By educating patients about preventive measures and insurance options, patient navigators reduce the need for treatment. This, in turn, helps healthcare organizations cut costs and reroute the funding to other channels, including research.

Lower costs

Patient navigation reduces healthcare costs for the patient and for healthcare organizations. By helping patients get the care they need in a timely manner, patient navigators:

  • Improve survival rates

  • Prevent serious conditions

  • Help low-income patients with insurance opportunities

A recent study presented at the 2022 ASCO Quality Care Symposium demonstrated that a cancer patient navigation program can reduce overall costs of healthcare.

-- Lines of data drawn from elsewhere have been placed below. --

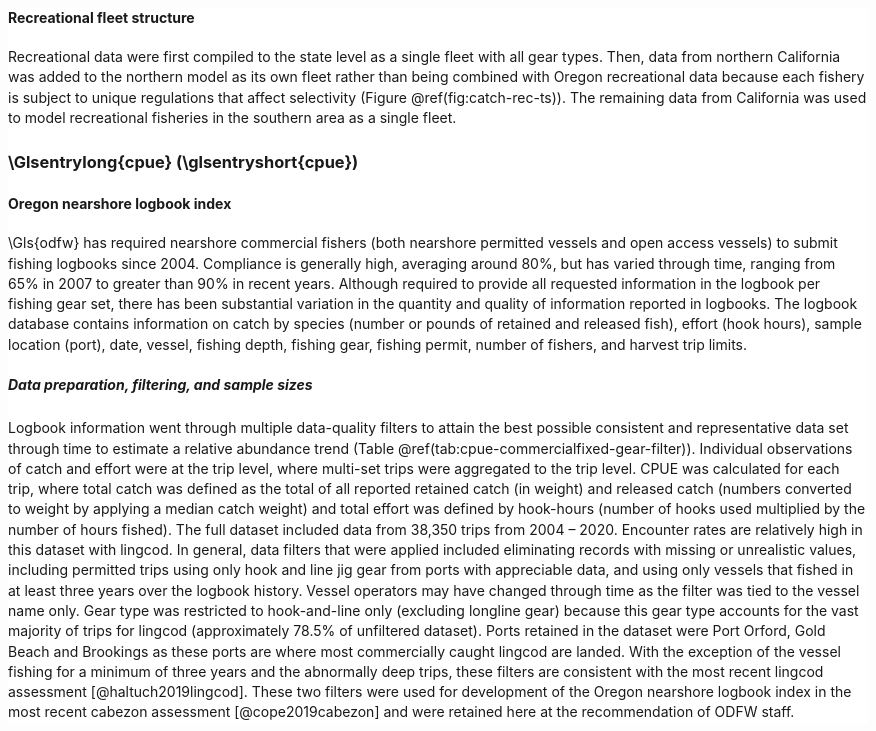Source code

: #### Recreational fleet structure

Recreational data were first compiled to the state level as a single fleet
with all gear types. Then, data from northern California was added to the northern
model as its own fleet rather than being combined with Oregon recreational data
because each fishery is subject to unique regulations that affect selectivity
(Figure \@ref(fig:catch-rec-ts)).
The remaining data from California was used to model recreational fisheries
in the southern area as a single fleet.

### \Glsentrylong{cpue} (\glsentryshort{cpue})


#### Oregon nearshore logbook index

\Gls{odfw} has required nearshore commercial fishers
(both nearshore permitted vessels and open access vessels)
to submit fishing logbooks since 2004.
Compliance is generally high, averaging around 80\%, but has varied through
time, ranging from 65\% in 2007 to greater than 90\% in recent years. Although
required to provide all requested information in the logbook per fishing
gear set, there has been substantial variation in the quantity and quality
of information reported in logbooks. The logbook database contains
information on catch by species (number or pounds of retained and released
fish), effort (hook hours), sample location (port), date, vessel, fishing
depth, fishing gear, fishing permit, number of fishers, and harvest trip
limits.

##### Data preparation, filtering, and sample sizes

Logbook information went through multiple data-quality filters to attain the
best possible consistent and representative data set through time to estimate
a relative abundance trend (Table \@ref(tab:cpue-commercialfixed-gear-filter)).
Individual observations of catch and effort were at the trip level,
where multi-set trips were aggregated to the trip level.
CPUE was calculated for each trip, where total
catch was defined as the total of all reported retained catch (in weight) and
released catch (numbers converted to weight by applying a median catch
weight) and total effort was defined by hook-hours (number of hooks used
multiplied by the number of hours fished). The full dataset included data
from 38,350 trips from 2004 – 2020. Encounter rates are relatively high in
this dataset with lingcod. In general, data filters that were applied
included eliminating records with missing or unrealistic values, including
permitted trips using only hook and line jig gear from ports with appreciable
data, and using only vessels that fished in at least three years over the
logbook history. Vessel operators may have changed through time as the filter
was tied to the vessel name only. Gear type was restricted to hook-and-line
only (excluding longline gear) because this gear type accounts for the vast
majority of trips for lingcod (approximately 78.5\% of unfiltered dataset).
Ports retained in the dataset were Port Orford, Gold Beach and Brookings as
these ports are where most commercially caught lingcod are landed. With the
exception of the vessel fishing for a minimum of three years and the
abnormally deep trips, these filters are consistent with the most recent
lingcod assessment [@haltuch2019lingcod]. These two filters were used for
development of the Oregon nearshore logbook index in the most recent cabezon
assessment [@cope2019cabezon] and were retained here at the recommendation of
ODFW staff.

The study looked at 44 patients enrolled in a Medicare Advantage Plan. Patients who took advantage of patient navigation reduced the cost of care by $429 per month.

What is the difference between case management and patient navigation?

Case managers and patient navigators play a major role in improving the patient's experience and health outcomes. However, they have different responsibilities.

Patient navigators

Patient navigators help the patient achieve optimal healthcare. They usually work with patients who have acute or chronic health conditions. Patient advocates accompany patients through their healthcare journey and provide assistance even after the condition in question is cured or in remission.

Case managers

Case managers usually help coordinate healthcare, assist with transitions, arrange discharge planning, and deal with everything related to the person's hospital stay or experience in a doctor's office. Their role usually ends when the patient leaves the facility.

Challenges in patient navigation

Patient navigators face a variety of challenges daily, including:

  • Lack of communication

  • Burnout

  • Lack of support for navigators

  • Time constraints

  • Lack of motivation

These challenges can be addressed by streamlining the patient navigation program, seeking additional funding, and hiring more specialists to increase the quality of guidance without causing burnout.

Implementing a patient navigation program

While a fairly young concept, patient navigation is becoming increasingly popular across the healthcare landscape. The obvious benefits of implementing a patient navigation program drive the demand for patient advocacy specialists.

Healthcare organizations can support their navigation programs by implementing high-quality training, providing the right technologies, and educating all healthcare system members about the importance of collaboration with these professionals.